Percy woke to the need of acting at once. At midnight Filippo would get up to make coffee and warm the baked beans and corn-bread for Spurling and Stevens, who were to start for the hake-grounds not far from one. By that time he must be miles away—too far, at any rate, to be overtaken. Overtaken? He smiled sardonically. Not one of them, he knew, would lift a finger to prevent him from going. He could just as well set out in the daytime. But his pride shrank from the relieved faces and grudging farewells that would signalize his departure. No; it would be far better to slip away by night, without saying anything to anybody. But his going must be unobserved. It would be humiliating to be detected.
Cautiously he crept out of his bunk and pulled on his clothes, stopping apprehensively to listen for the regular breathing of his sleeping mates. But no one woke. The dying embers snapped in the stove. Nemo, slumbering on his canvas, stirred uneasily. Yet, so stealthy were Percy's movements, not even the dog's keen ears telegraphed them to his alert brain.
A few minutes sufficed for the deserter to dress and crowd his more valuable belongings into a suit-case. Noiselessly he lifted the latch and stepped outside.
It was a lovely summer night. A southwest breeze barely rippled the sheet of sapphire under the radiant stars. Tiny wavelets broke crisply on the pebbled beach. From the boulders that fringed the point came the drowsy murmur of the surf. A sheep bleated plaintively high above in the pasture; while far over the ocean to the south floated the faint, weird cry of a gull.

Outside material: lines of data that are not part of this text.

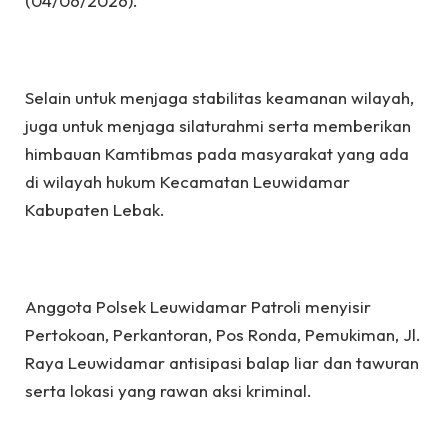
(04/06/2026).
Selain untuk menjaga stabilitas keamanan wilayah,
juga untuk menjaga silaturahmi serta memberikan
himbauan Kamtibmas pada masyarakat yang ada
di wilayah hukum Kecamatan Leuwidamar
Kabupaten Lebak.
Anggota Polsek Leuwidamar Patroli menyisir
Pertokoan, Perkantoran, Pos Ronda, Pemukiman, Jl.
Raya Leuwidamar antisipasi balap liar dan tawuran
serta lokasi yang rawan aksi kriminal.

The tide was more than half down, and dory and pea-pod lay high and dry on the shingle. The sloop rode at her mooring in the cove. Percy hesitated. Her engine would take him to Head Harbor in less than two hours, and save him a long, hard row. But no. Her absence would interfere seriously with pulling the trawls and lose Spurling & Company a good many dollars. Bitter though his feelings were, he did not wish to cause financial loss. He decided on the pea-pod.

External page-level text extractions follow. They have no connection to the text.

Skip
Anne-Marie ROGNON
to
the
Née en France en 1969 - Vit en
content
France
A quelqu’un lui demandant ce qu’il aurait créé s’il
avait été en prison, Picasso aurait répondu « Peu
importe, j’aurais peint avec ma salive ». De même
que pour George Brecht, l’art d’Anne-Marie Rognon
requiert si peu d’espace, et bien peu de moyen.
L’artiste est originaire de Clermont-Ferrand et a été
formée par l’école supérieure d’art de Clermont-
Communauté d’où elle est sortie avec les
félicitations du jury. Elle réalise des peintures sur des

Ten feet of gravel lay between her stern and the water. Grasping her gunwale, Percy dragged her inch by inch gratingly down over the shingle, every sound magnified to his ears by his dread of discovery. He worked with the caution of an escaping convict. Now and then he glanced nervously toward the cabin, but from its gloomy interior came no sign that he was seen or heard. Apparently Spurling and his mates were sleeping the sleep of the dead. At the end of five minutes the pea-pod was afloat.
Percy tossed in his suit-case and clambered hastily aboard. There was no time to waste. He wished to put as much salt water as possible between himself and Tarpaulin Island before midnight.

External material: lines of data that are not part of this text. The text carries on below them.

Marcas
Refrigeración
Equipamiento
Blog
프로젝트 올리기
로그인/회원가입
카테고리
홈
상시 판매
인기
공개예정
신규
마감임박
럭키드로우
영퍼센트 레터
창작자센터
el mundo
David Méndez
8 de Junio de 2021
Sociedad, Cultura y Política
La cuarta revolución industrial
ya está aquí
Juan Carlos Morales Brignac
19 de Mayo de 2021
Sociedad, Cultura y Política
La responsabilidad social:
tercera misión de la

Shipping his oars, he began to row, using infinite care lest creaking rowlock or splashing blade betray him. Gradually he drew out of the cove, and there was less need of caution. As he rounded Brimstone Point he cast one last, long look at the cabin, square and black and silent.
The remembrance of his discomforts and indignities of the last three weeks surged over him. He shook his fist at his vanishing prison.